Before long Dellarobia‘s church, the local town, climate activists, sightseers and scientists are all involved in the story of the butterflies. Science, faith and family secrets all unfold. For someone who does not claim to be a Christian Kingsolver writes fairly convincingly about the church the family attend which I realised after a bit is an emerging or emergent church (cannot remember the difference). She also writes convincingly about the inside of a lab and the science involved. It turns out she studied a scientific degree and briefly worked as scientist.

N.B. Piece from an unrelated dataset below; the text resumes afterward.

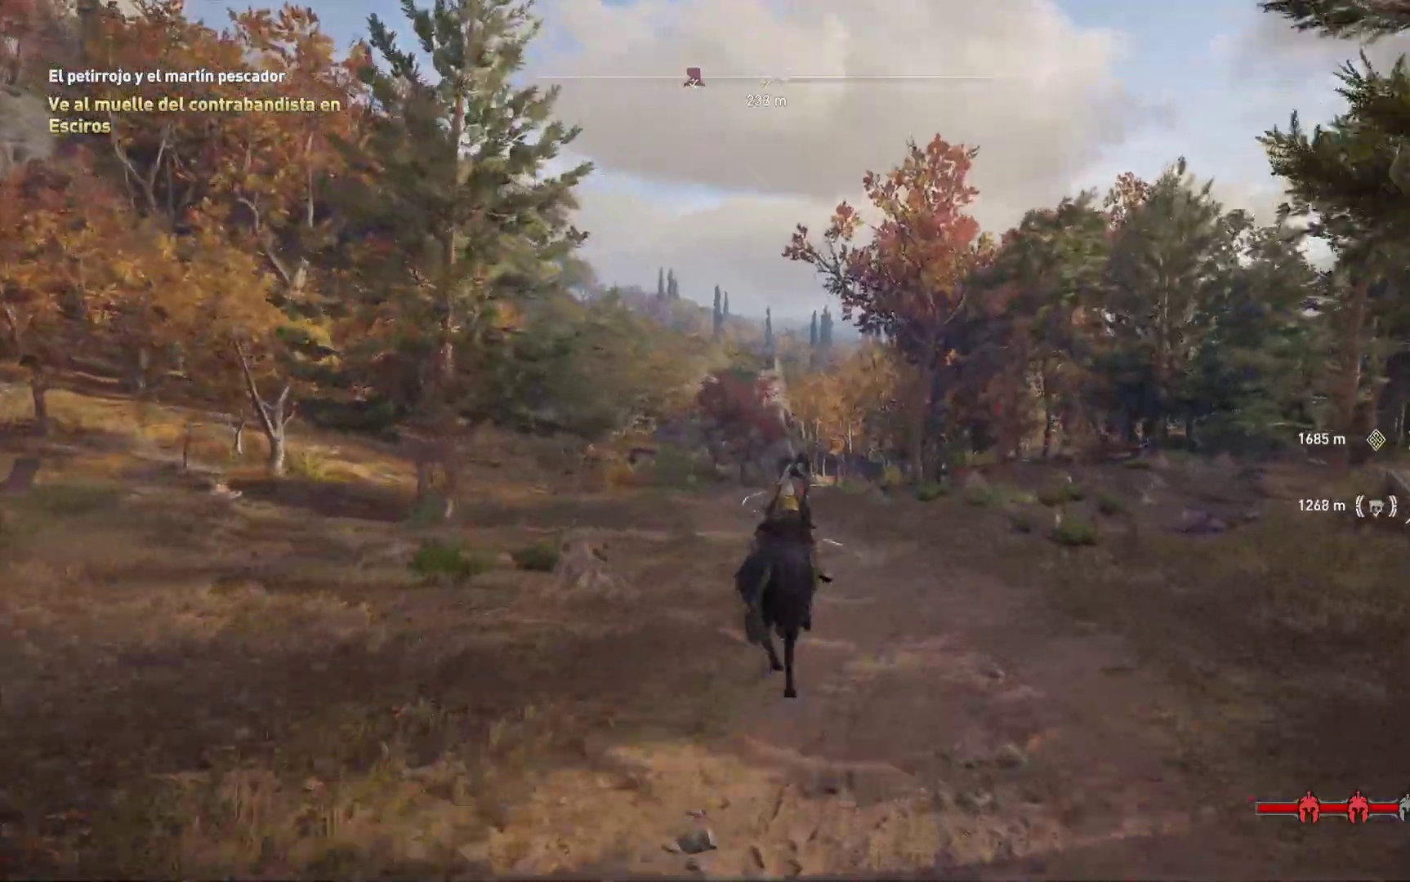
{"buttons": [], "left_stick": "center", "right_stick": "up", "events": [[417, "right_stick", "up-left"], [467, "right_stick", "up"]]}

I read Kingsolver’s factual “Animal, Vegetable, Mineral” which was brilliant. Did I enjoy “Flight Behaviour”? I’m not sure its a book you are supposed to enjoy. It could have been shorter. I had to read it in small chunks, although its an easy read I found the subject matter heavy going. The characters are believable, Dellarobia‘s best friend Dovey is priceless. I fear its portrayal of small town Southern State America and its suspicion of outsiders, science in general and climate change in particular- was accurate; and its portrayal of the cynical media. Other than climate change there is a little bit of mention of energy security, but not peak oil per se.
One bizarre aspect of the book was the strange character names. Have you met anyone called Ovid, especially from the US Virgin Islands? Finally flight Behaviour refers not just to the butterflies but is a metaphor for other aspects of the characters in the book. I’d give it 6.5/10, not a book to cheer you up with hopeful escapism, but a worthwhile read all the same.